In principle, if no job is running everything seems fine: both the slurmctld services on the primary and the backup controller are running and if I stop the service on the primary controller after 10s more or less (SlurmctldTimeout = 10 sec) the backup controller takes over.
Also, if I run the sinfo or squeue command during the 10s of inactivity, the shell stay pending but it recover perfectly after the time needed by the backup controller to take control and it works the same when the primary controller is back.
Unfortunately, if I try to do the same test while a job is running there are two different behaviors depending on the initial scenario.

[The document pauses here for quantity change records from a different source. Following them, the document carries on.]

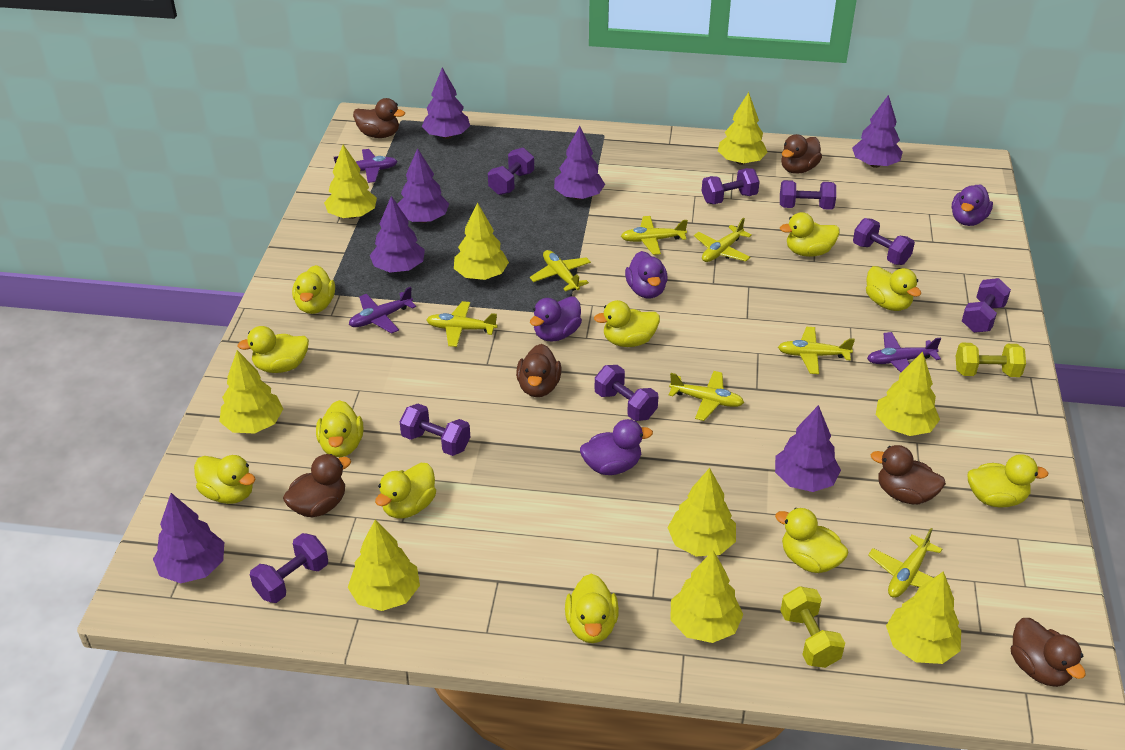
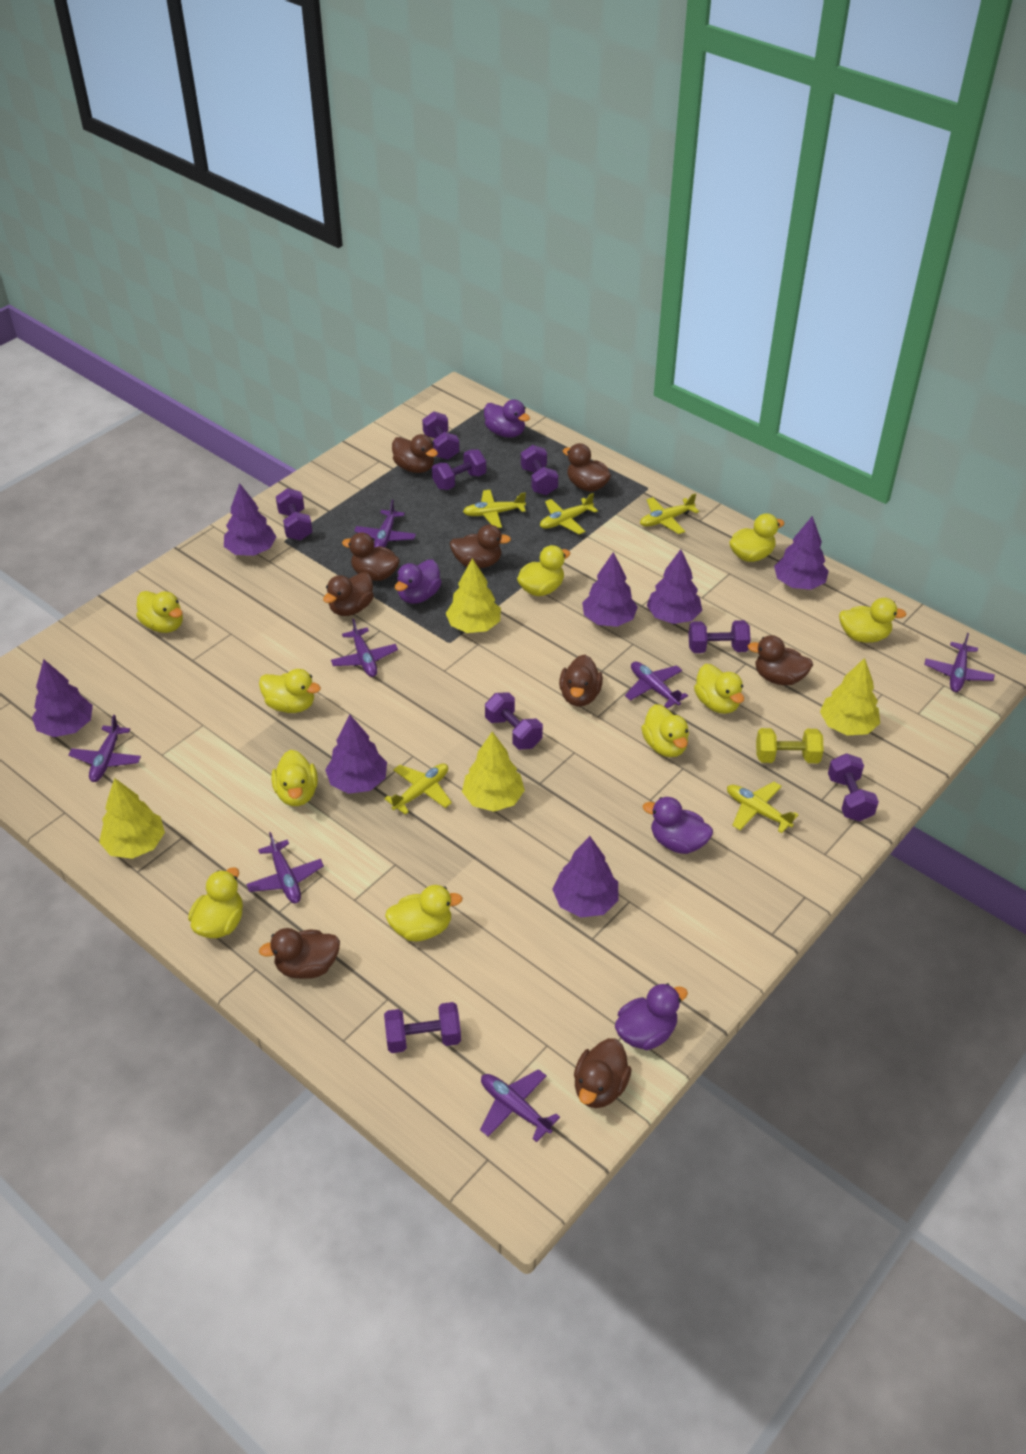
brown duck: 6 -> 9
purple plane: 3 -> 7
yellow duck: 11 -> 10
yellow dumbbell: 2 -> 1
yellow plane: 7 -> 5
yellow tree: 9 -> 4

1st scenario: Both the primary and backup controller are fine. I launch a batch script and I verify the script is running with sinfo and squeue. While the script is still running I stop the service on the primary controller with success but at this point everything gets crazy:
on the backup controller in the slurmctld service log I find the following errors:
slurmctld: error: Invalid RPC received REQUEST_JOB_INFO while in standby mode slurmctld: error: Invalid RPC received REQUEST_PARTITION_INFO while in standby mode slurmctld: error: Invalid RPC received REQUEST_JOB_INFO while in standby mode slurmctld: error: Invalid RPC received REQUEST_PARTITION_INFO while in standby mode slurmctld: error: slurm_accept_msg_conn poll: Bad address slurmctld: error: slurm_accept_msg_conn poll: Bad address
and the commands sinfo and squeue are Unable to contact slurm controller (connect failure).
2nd scenario: the primary controller is stopped and I launch a batch job while the backup controller is the only one working. While the job is running, I restart the slurmctld service on the primary controller. In this case the primary controller takes over immediately: everything is smooth and safe and the sinfo and squeue commands continue to work perfectly.
What might be the problem?
Many thanks in advance!
Miriam